No primeiro destes dois, eu fui coadjuvante e, no segundo, atuei como protagonista. Zatopek não foi o primeiro recordista mundial a participar da Corrida Internacional de São Silvestre. O grande prestígio internacional da então “corrida da meia noite” começara em 1949, quatro anos antes com a participação do então campeão e recordista mundial, o finlandês ViljoHeino, provavelmente também campeão mundial da simpatia. Não somente a colônia da Finlândia radicada em São Paulo recepcionou à altura o renomado visitante, mas também o público e os principais esportistas brasileiros, como Adhemar Ferreira da Silva, que com a proximidade dos nórdicos aprendeu palavras e canções folclóricas finlandesas. Este contato rendeu a ele, nos jogos de Helsinque, em 1952, o status de atleta mais aplaudido após sua vitória no salto triplo.

Enquanto, ViljoHeino veio sem nenhum dirigente acompanhante, e andava sozinho, livremente pelas ruas de São Paulo, em uma atmosfera diametralmente oposta, Zatopek veio acompanhado por um membro do órgão de segurança da Tchecoslovakia. Era muito grande o medo de que a “locomotiva humana” quisesse ficar por aqui, escolhendo a liberdade que não havia no governo de sua terra e com a qual ele vivia às turras. Na época da guerra fria, era grande o medo dos países de além da “cortina de ferro” que houvesse uma debandada de seus campeões esportivos, motivo para a propaganda do regime.

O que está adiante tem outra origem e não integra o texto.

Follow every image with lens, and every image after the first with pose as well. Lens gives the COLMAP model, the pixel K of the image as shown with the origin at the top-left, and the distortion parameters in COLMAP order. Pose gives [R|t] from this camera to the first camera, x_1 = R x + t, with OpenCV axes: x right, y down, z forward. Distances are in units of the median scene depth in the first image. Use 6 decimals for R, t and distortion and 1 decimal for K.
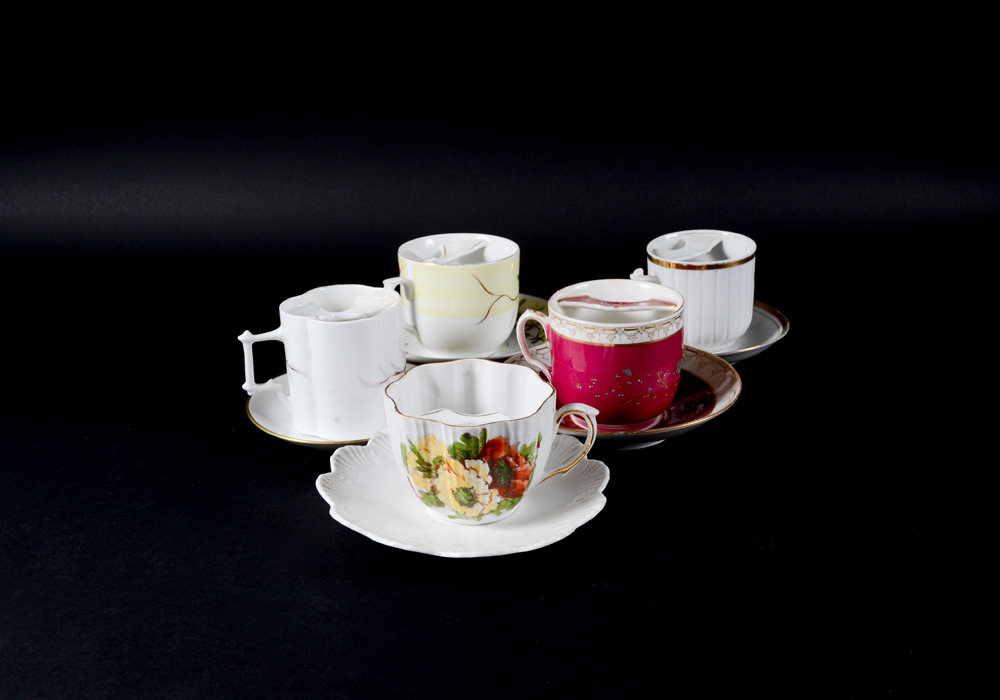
lens RADIAL K [[1065.3, 0, 500.0], [0, 1065.3, 349.0], [0, 0, 1]] dist [0.004864, 0.000000]
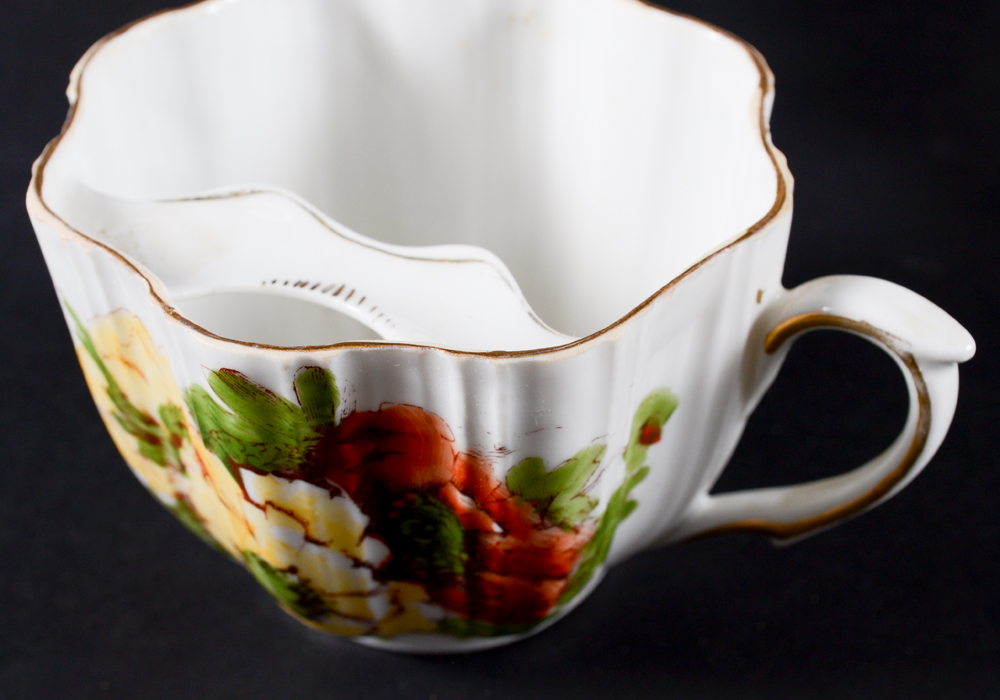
lens RADIAL K [[1584.0, 0, 498.5], [0, 1584.0, 350.1], [0, 0, 1]] dist [0.026735, 0.000000]
pose [[0.920768, 0.246553, -0.302320, 0.104585], [-0.130709, 0.925148, 0.356394, -0.038670], [0.367561, -0.288640, 0.884073, 0.729010]]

Os treinos de Emil Zatopek eram acompanhados com grande interesse por atletas e técnicos de atletismo nos dias que antecediam a São Silvestre. Esses treinos eram realizados na pista do C.R. Tietê. Zatopek mostrou ao vivo o interval training. Ele dava grande número de sprints de 100m, em vez de correr como os demais atletas que faziam grandes percursos ininterruptos. Neste particular, a contribuição de Zatopeck foi de trazer para o Brasil uma aula prática de modernidade.

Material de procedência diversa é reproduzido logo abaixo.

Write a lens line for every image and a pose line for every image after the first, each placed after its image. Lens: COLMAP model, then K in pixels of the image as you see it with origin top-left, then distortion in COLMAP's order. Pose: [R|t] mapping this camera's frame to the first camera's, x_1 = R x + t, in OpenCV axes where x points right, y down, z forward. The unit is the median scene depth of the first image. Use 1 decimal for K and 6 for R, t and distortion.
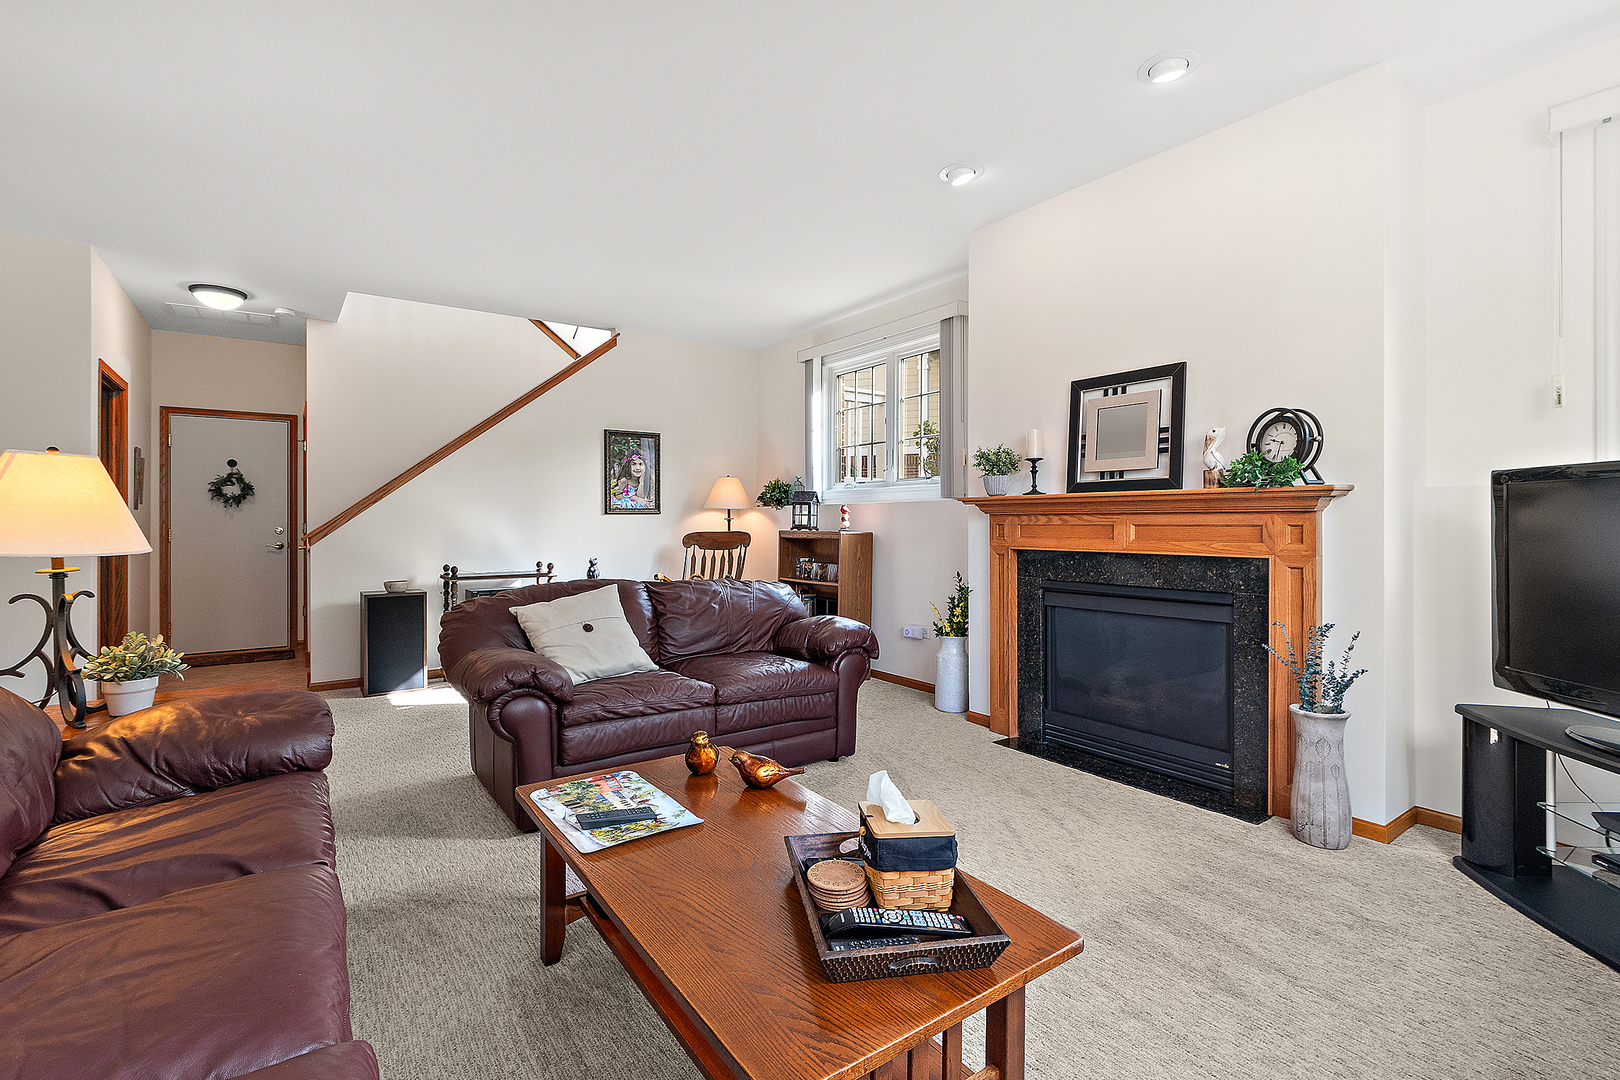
lens RADIAL K [[732.7, 0, 805.9], [0, 732.7, 526.5], [0, 0, 1]] dist [-0.024127, -0.000208]
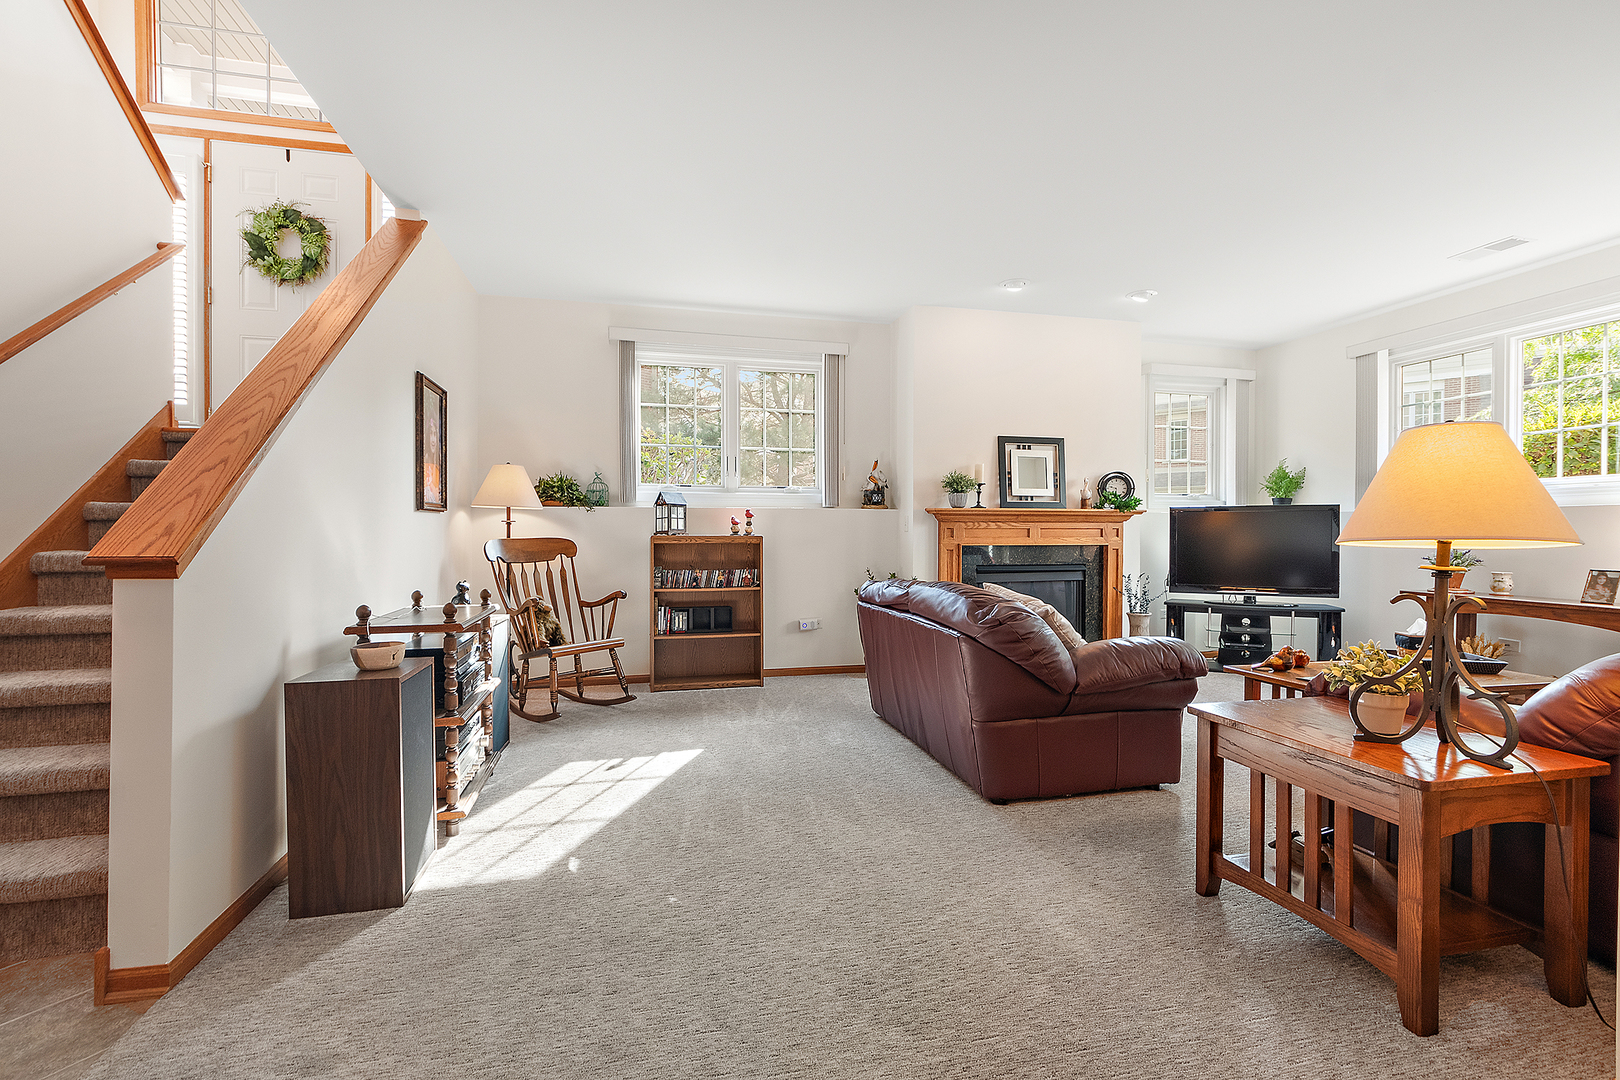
lens RADIAL K [[732.7, 0, 803.7], [0, 732.7, 540.5], [0, 0, 1]] dist [-0.024127, -0.000208]
pose [[0.388967, -0.007893, 0.921218, -1.277913], [0.005199, 0.999966, 0.006372, 0.011653], [-0.921237, 0.002310, 0.388995, 0.806584]]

Nós, pessoalmente, como membro do staff da prova, cujo diretor geral era Carlos Joel Nelli, tivemos de dar assistência a Zatopek. Sua popularidade era tão grande que um elevado número de jornalistas estava em seu encalço, pois muitos queriam conseguir declarações sobre a política do seu país. No ano de 1953, a largada da São Silvestre foi dada na Praça Oswaldo Cruz e a chegada na Av. Casper Líbero. Coube a mim, levar o famoso atleta com meu carro particular (um Ford Canadense daquele ano) até o local da partida, evitando os veículos da frota da Fundação Casper Líbero. Coube também a mim levá-lo, nos dias seguintes da prova que vencera com galhardia, para jantar em uma das churrascarias tipo rodízio existentes em São Paulo. Escolhemos a mais farta e sofisticada da Capital. A segurança de Zatopek estava reforçada pela presença de um diplomata do Consulado Geral da Tchecoslováquia, seu guia em São Paulo. Era impressionante ver o deslumbramento do então mais famoso corredor do mundo diante da abundância de um cardápio com mais de 20 tipos diferentes de carne e um buffet também diversificado com a oferta de quase tudo o existente na cozinha brasileira. O atleta tcheco havia saído de um país no qual ainda existia enorme racionamento de víveres.

O Brasil mostrava naquele momento que também era um campeão, o campeão da fartura.

Uma das maiores emoções da minha vida de militante do esporte foi-me dado no dia 1º de janeiro de 1954, quando se realizou no auditório da Fundação Casper Líbero, com o Prédio da Gazeta ainda em construção, a solenidade da entrega de prêmios.

Por um beneplácito de meus colegas, coube a mim entregar o troféu de campeão ao fundista mais famoso (até hoje!) da história do atletismo. A foto desse momento inesquecível até hoje é guardada como uma relíquia.

Eu pretendia, e anunciei no início desta crônica, que iria falar sobre o primeiro Campeonato de Futebol de Salão realizado em 1982, mas Zatopeck chegou antes e engoliu todo o espaço disponível. Melhor….uma outra história de pioneirismo do Brasil terá brevemente uma crônica especial, só para ela.